When it comes to the underlying nodes, one observes “PNP \(\le \) Halton \(\le \) random” where “\(\le \)” relates the approximations errors (as well as condition numbers of the weight and stiffness matrices) obtained for those node sets. However, for PHS and HYB generating functions with larger degrees of polynomial augmentation, the differences are rather small, making HYB and PHS good options for adaptive node refinement and stencil selection as long as stencil sizes according to (4.5) (or larger) are used (for nearest neighbor stencils).

Hence, our recommendations for a good RBF-FD discretization setup using basic algorithms as described in this paper may be summarized as follows:

• If Cartesian nodes are used, then a standard finite difference discretization or HYB with a small degree \(\ell \in \{0, 1, 2\}\) of polynomial augmentation and \(\gamma \) according to (3.1) should be used. (Alternatives such as stabilized RBF-GA [58] may also be viable.)

• On unstructured nodes, PHS with polynomial augmentation offers a shape-parameter-independent approach. The required parameters \(\ell , n, k\) may be determined via (3.2), (4.5) and (4.1) (or (3.6) if numerical instabilities occur), resp.. Best results are observed for large exponents and polynomial degrees \(k=\ell =8\) which require rather large stencils.

• On unstructured nodes, GA, MQ, IMQ, IQ or HYB with carefully finetuned parameters and constant polynomial augmentation provide options to achieve similar accuracies as PHS with smaller stencils and hence may decrease the computational time or memory compared to the PHS setup.
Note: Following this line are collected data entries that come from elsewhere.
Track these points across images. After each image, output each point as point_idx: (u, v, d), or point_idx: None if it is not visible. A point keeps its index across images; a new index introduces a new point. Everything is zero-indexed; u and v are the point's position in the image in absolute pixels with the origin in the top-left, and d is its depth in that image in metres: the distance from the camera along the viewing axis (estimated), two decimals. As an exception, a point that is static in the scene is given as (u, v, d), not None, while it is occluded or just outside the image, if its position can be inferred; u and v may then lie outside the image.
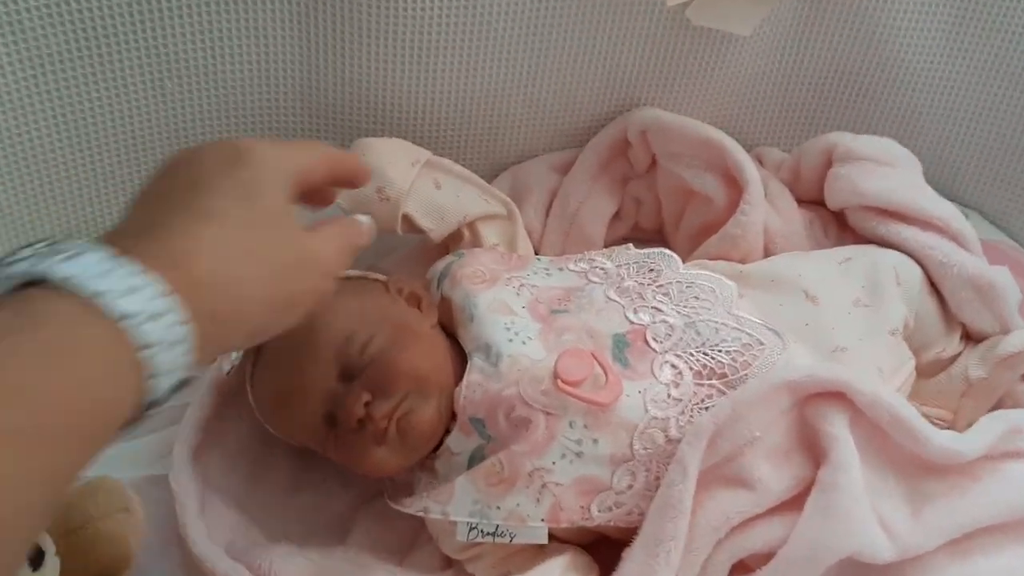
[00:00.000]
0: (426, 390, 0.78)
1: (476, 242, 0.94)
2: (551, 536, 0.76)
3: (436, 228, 0.92)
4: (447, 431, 0.79)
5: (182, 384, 0.47)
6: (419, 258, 0.97)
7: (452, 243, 0.95)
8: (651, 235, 1.06)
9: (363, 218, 0.68)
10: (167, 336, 0.45)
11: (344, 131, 0.98)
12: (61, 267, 0.43)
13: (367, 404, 0.76)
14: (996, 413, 0.81)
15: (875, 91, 1.08)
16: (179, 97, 0.91)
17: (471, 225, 0.94)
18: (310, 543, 0.81)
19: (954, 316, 0.91)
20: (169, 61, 0.88)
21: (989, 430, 0.76)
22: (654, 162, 1.02)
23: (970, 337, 0.92)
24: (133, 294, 0.44)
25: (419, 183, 0.90)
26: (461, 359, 0.81)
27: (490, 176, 1.06)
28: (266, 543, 0.80)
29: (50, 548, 0.68)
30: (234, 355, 0.77)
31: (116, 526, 0.74)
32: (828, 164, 0.98)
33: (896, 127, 1.09)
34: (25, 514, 0.39)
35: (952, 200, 0.96)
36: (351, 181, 0.67)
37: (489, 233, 0.94)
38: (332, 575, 0.77)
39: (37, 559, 0.65)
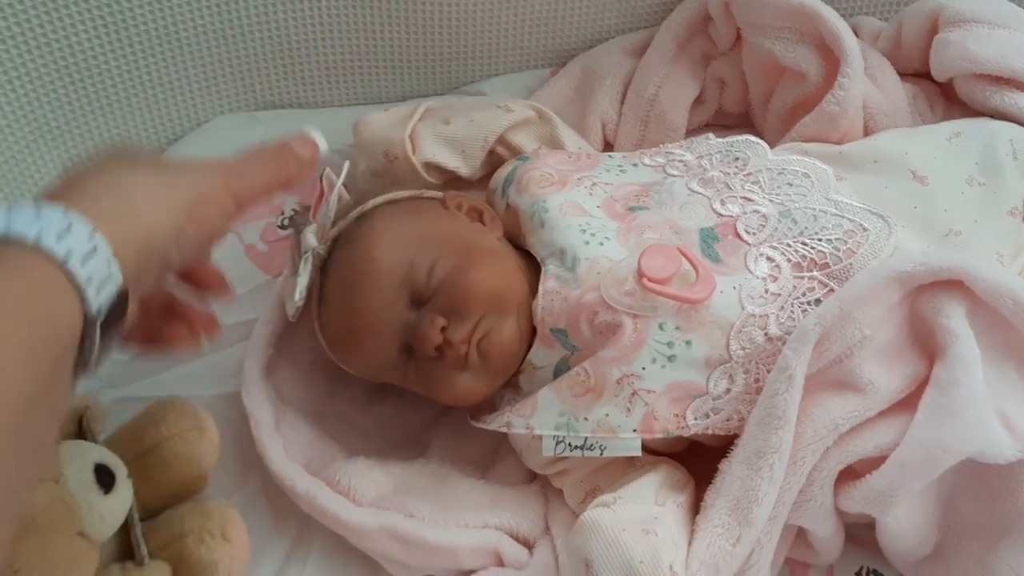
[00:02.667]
0: (503, 308, 0.73)
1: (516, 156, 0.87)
2: (644, 448, 0.72)
3: (463, 163, 0.86)
4: (528, 346, 0.74)
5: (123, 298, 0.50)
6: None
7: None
8: (737, 119, 0.98)
9: (310, 132, 0.64)
10: (79, 247, 0.47)
11: (409, 32, 0.94)
12: None
13: (443, 329, 0.71)
14: None
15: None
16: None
17: (502, 141, 0.87)
18: (388, 456, 0.78)
19: (1081, 195, 0.83)
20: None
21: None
22: (739, 38, 0.93)
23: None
24: (37, 220, 0.47)
25: (423, 129, 0.86)
26: (533, 271, 0.76)
27: (556, 65, 0.99)
28: (344, 458, 0.77)
29: (121, 471, 0.66)
30: (297, 296, 0.74)
31: (188, 446, 0.72)
32: (934, 30, 0.89)
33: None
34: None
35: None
36: (292, 178, 0.62)
37: (524, 141, 0.87)
38: (412, 488, 0.75)
39: (109, 482, 0.64)
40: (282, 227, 0.92)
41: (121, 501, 0.65)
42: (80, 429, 0.69)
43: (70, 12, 0.83)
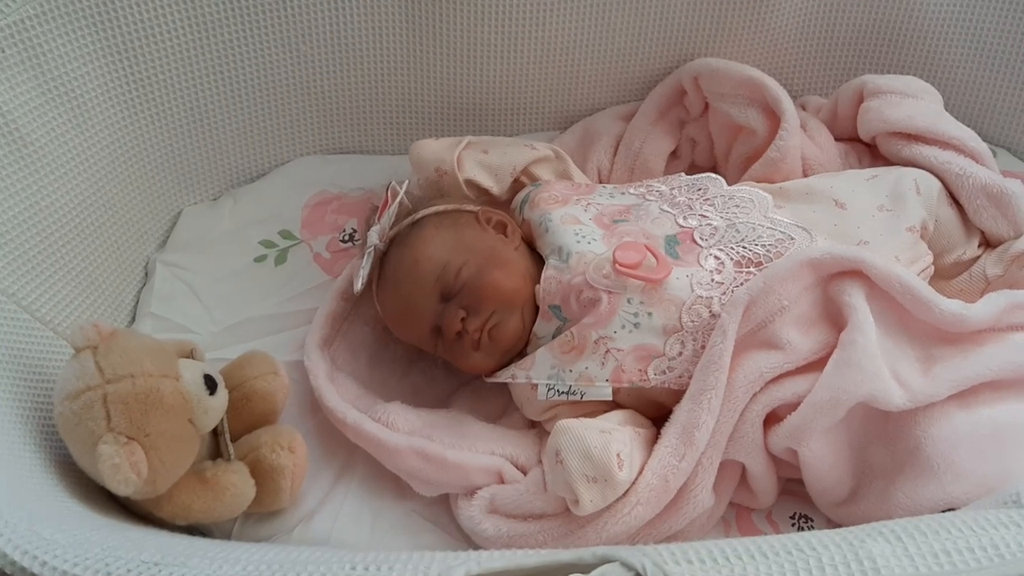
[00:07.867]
0: (510, 306, 0.94)
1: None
2: (618, 405, 0.92)
3: (495, 184, 1.09)
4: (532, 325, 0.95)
5: None
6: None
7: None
8: (706, 171, 1.19)
9: None
10: None
11: (450, 100, 1.20)
12: None
13: (463, 320, 0.93)
14: (1000, 291, 0.91)
15: (907, 41, 1.21)
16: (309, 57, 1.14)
17: (526, 171, 1.10)
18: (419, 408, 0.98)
19: (973, 224, 1.03)
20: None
21: (991, 302, 0.88)
22: (706, 108, 1.17)
23: (989, 244, 1.04)
24: None
25: (467, 155, 1.09)
26: (540, 267, 0.97)
27: (564, 127, 1.23)
28: (383, 402, 0.97)
29: (221, 381, 0.86)
30: (362, 274, 0.96)
31: (266, 384, 0.93)
32: (860, 100, 1.12)
33: (927, 75, 1.19)
34: None
35: (983, 139, 1.07)
36: None
37: (543, 173, 1.10)
38: (437, 425, 0.94)
39: (213, 386, 0.84)
40: (343, 241, 1.15)
41: (220, 401, 0.85)
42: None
43: (197, 64, 1.08)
• (Unstructured) PNP node sets often lead to the best results (smallest approximation error) among the various node sets included in our tests and are a promising option for more complicated domains \(\Omega \), adaptive node refinement or variable density node sets.

These recommendations almost certainly will have to be adjusted when more advanced algorithms for node generation or stencil selection, stable versions of radial basis functions or computation of weights for deficient sets, etc., are used which are beyond the scope of this paper.

5 Conclusion and Outlook

RBF-FD provides a meshfree and relatively easy to implement approach for the discretization of partial differential equations. Its realization, however, involves a multitude of parameter choices, many of which (but by far not all) have been tested and illustrated in this work. Our conclusions for these have been summarized at the end of the previous section. It turns out that several methods work well if parameters are chosen accordingly, and there is no clear winner (at least not among the tested variants). However, if parameters are not selected carefully, there are many “losers” leading to stagnation/divergence of the approximation error.
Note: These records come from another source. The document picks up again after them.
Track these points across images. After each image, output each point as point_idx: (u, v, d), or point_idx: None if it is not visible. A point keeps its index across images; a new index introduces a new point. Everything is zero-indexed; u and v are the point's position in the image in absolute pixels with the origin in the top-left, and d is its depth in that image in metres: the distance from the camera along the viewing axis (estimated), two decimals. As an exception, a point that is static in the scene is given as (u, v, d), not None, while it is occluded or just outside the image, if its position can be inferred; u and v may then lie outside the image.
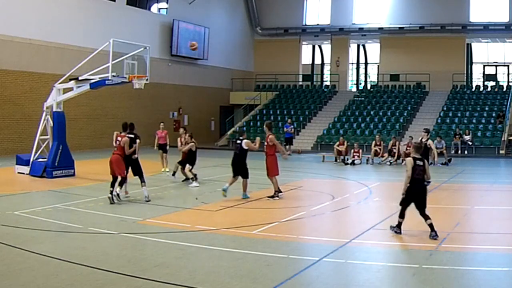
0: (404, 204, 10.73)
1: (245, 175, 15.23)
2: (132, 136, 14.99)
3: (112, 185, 14.37)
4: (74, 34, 29.64)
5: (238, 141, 15.44)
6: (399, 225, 10.67)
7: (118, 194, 14.21)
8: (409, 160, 10.71)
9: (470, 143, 30.94)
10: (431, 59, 39.86)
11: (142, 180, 14.80)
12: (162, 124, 22.13)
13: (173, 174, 18.70)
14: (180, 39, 37.70)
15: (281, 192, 15.39)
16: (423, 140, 18.59)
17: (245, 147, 15.24)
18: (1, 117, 26.64)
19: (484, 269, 8.47)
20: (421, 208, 10.55)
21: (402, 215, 10.69)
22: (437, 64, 39.47)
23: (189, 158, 17.92)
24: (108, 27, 30.39)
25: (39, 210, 12.99)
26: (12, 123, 27.04)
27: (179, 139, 18.73)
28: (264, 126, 16.09)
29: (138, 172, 14.89)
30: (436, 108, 36.54)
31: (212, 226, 11.47)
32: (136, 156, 14.78)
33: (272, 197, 15.06)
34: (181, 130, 18.93)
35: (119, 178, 14.37)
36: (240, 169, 15.25)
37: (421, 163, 10.62)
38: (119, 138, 14.79)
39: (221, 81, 42.76)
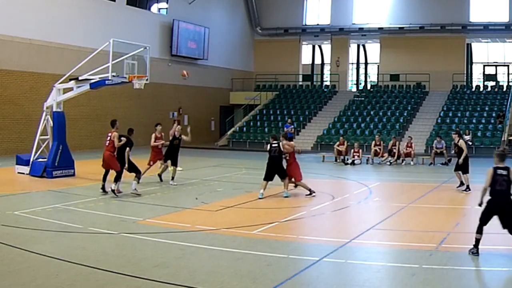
0: (484, 219, 9.41)
1: (284, 175, 15.74)
2: (124, 139, 15.41)
3: (104, 179, 15.44)
4: (74, 34, 29.65)
5: (275, 144, 15.76)
6: (476, 244, 9.26)
7: (113, 190, 14.82)
8: (489, 171, 9.34)
9: (470, 143, 30.93)
10: (431, 59, 39.90)
11: (137, 176, 15.56)
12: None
13: (159, 177, 18.58)
14: (180, 39, 37.76)
15: (314, 192, 15.89)
16: (455, 142, 18.57)
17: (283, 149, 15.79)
18: (1, 117, 26.65)
19: (484, 269, 8.50)
20: (508, 225, 9.21)
21: (480, 230, 9.34)
22: (437, 64, 39.51)
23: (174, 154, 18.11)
24: (108, 27, 30.42)
25: (39, 210, 12.99)
26: (12, 123, 27.05)
27: (153, 135, 18.55)
28: (281, 137, 16.40)
29: (133, 169, 15.52)
30: (436, 108, 36.55)
31: (212, 226, 11.48)
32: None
33: (310, 194, 15.66)
34: (159, 127, 18.74)
35: (112, 172, 15.32)
36: (279, 171, 15.73)
37: (505, 172, 9.19)
38: (110, 134, 15.40)
39: (221, 81, 42.80)
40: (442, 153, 26.17)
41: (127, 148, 15.20)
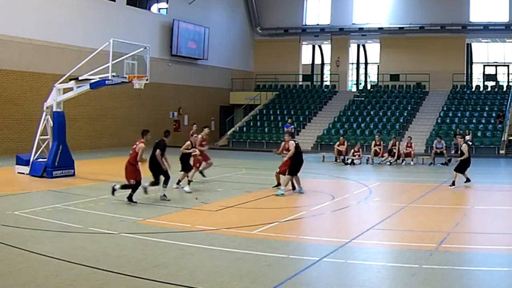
0: None
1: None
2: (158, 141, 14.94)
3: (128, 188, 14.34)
4: (74, 34, 29.72)
5: (297, 141, 16.50)
6: None
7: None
8: None
9: (470, 143, 30.96)
10: (431, 59, 40.02)
11: (166, 182, 14.80)
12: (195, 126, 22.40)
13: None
14: (180, 39, 37.83)
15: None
16: (460, 145, 18.73)
17: None
18: (1, 117, 26.70)
19: (484, 269, 8.50)
20: None
21: None
22: (437, 64, 39.62)
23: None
24: (108, 27, 30.48)
25: (39, 210, 13.02)
26: (12, 123, 27.10)
27: (200, 136, 18.31)
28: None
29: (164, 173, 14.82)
30: (436, 108, 36.65)
31: (212, 226, 11.50)
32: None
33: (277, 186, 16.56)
34: (206, 130, 18.93)
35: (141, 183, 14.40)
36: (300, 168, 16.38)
37: None
38: (137, 143, 14.51)
39: (221, 81, 42.90)
40: (442, 153, 26.19)
41: (158, 151, 14.54)
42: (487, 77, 41.83)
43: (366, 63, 48.56)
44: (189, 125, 38.66)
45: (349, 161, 25.65)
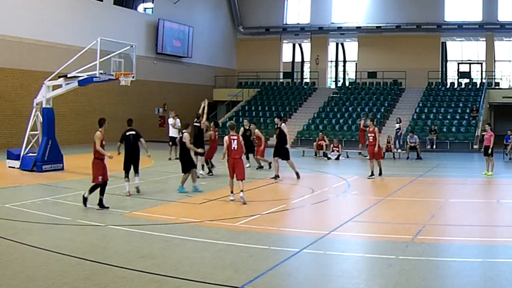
0: None
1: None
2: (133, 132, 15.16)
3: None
4: (63, 33, 30.01)
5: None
6: None
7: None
8: None
9: (399, 131, 31.32)
10: (407, 57, 40.57)
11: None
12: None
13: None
14: (165, 37, 38.29)
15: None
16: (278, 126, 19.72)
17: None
18: (-7, 113, 26.92)
19: (458, 260, 8.72)
20: None
21: None
22: (413, 62, 40.23)
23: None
24: (96, 26, 30.74)
25: (29, 203, 13.13)
26: (3, 119, 27.39)
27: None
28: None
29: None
30: (412, 105, 37.26)
31: (196, 218, 11.68)
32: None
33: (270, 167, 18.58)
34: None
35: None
36: None
37: None
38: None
39: (205, 78, 43.30)
40: (415, 148, 26.91)
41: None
42: (461, 75, 42.22)
43: (344, 61, 48.95)
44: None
45: (334, 156, 26.15)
A straightforward extension of this work would lie in the consideration of further RBF-FD variants, including stabilized versions, variable shape parameters, other than nearest neighbor stencils, further types of generating functions or their combinations. It would furthermore be of interest to extend our study to other types of partial differential equations.
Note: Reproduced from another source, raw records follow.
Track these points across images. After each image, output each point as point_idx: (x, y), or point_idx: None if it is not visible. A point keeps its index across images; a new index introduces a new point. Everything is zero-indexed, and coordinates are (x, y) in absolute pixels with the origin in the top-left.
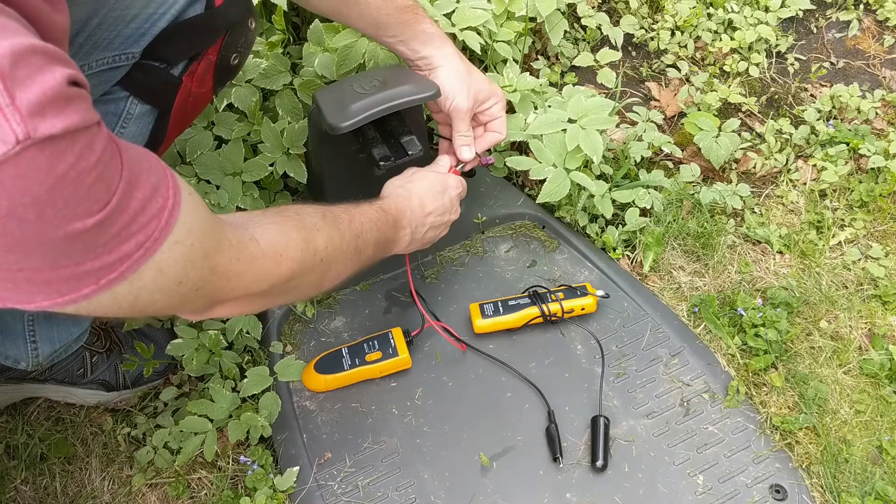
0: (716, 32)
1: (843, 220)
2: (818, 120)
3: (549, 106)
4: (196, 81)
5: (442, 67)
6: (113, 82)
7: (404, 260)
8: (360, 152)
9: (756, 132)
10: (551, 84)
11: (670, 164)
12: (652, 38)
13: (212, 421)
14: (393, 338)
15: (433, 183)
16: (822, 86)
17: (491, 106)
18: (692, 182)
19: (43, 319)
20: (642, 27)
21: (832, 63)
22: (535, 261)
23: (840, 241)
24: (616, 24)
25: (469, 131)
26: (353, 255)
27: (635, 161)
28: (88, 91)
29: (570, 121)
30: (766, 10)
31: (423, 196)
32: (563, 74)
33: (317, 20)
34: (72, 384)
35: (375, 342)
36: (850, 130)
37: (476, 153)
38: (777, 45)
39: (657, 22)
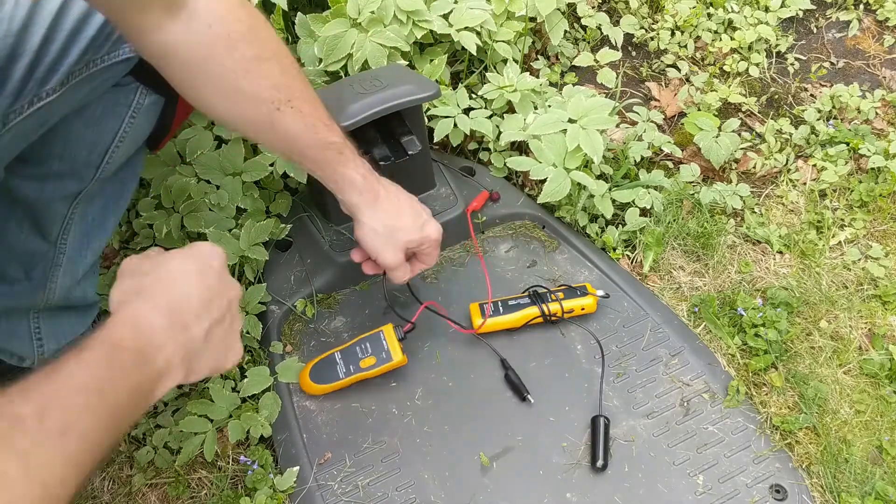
0: (716, 32)
1: (843, 220)
2: (818, 120)
3: (549, 106)
4: None
5: (364, 225)
6: (124, 73)
7: None
8: (360, 152)
9: (756, 132)
10: (551, 84)
11: (670, 164)
12: (652, 38)
13: (212, 421)
14: (385, 338)
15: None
16: (822, 86)
17: (423, 250)
18: (692, 182)
19: (48, 317)
20: (642, 27)
21: (832, 63)
22: (535, 261)
23: (840, 241)
24: (616, 24)
25: (396, 267)
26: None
27: (635, 161)
28: None
29: (571, 121)
30: (766, 10)
31: (172, 292)
32: (563, 74)
33: (300, 13)
34: None
35: (368, 345)
36: (850, 130)
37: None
38: (777, 45)
39: (657, 22)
We have focused on the discretization process and resulting approximation errors of RBF-FD discretization and mostly left out considerations of computational complexity. The computation of stencil weights may be executed in parallel, hence an increase in stencil size (or polynomial augmentation degree) may not be a severe drawback with respect to computational time for the setup phase. However, it will lead to a less sparse and worse conditioned stiffness matrix and hence increase the computational time required for solving it (directly or iteratively). We plan to design and analyse iterative solvers for linear systems arising in RBF-FD discretization next.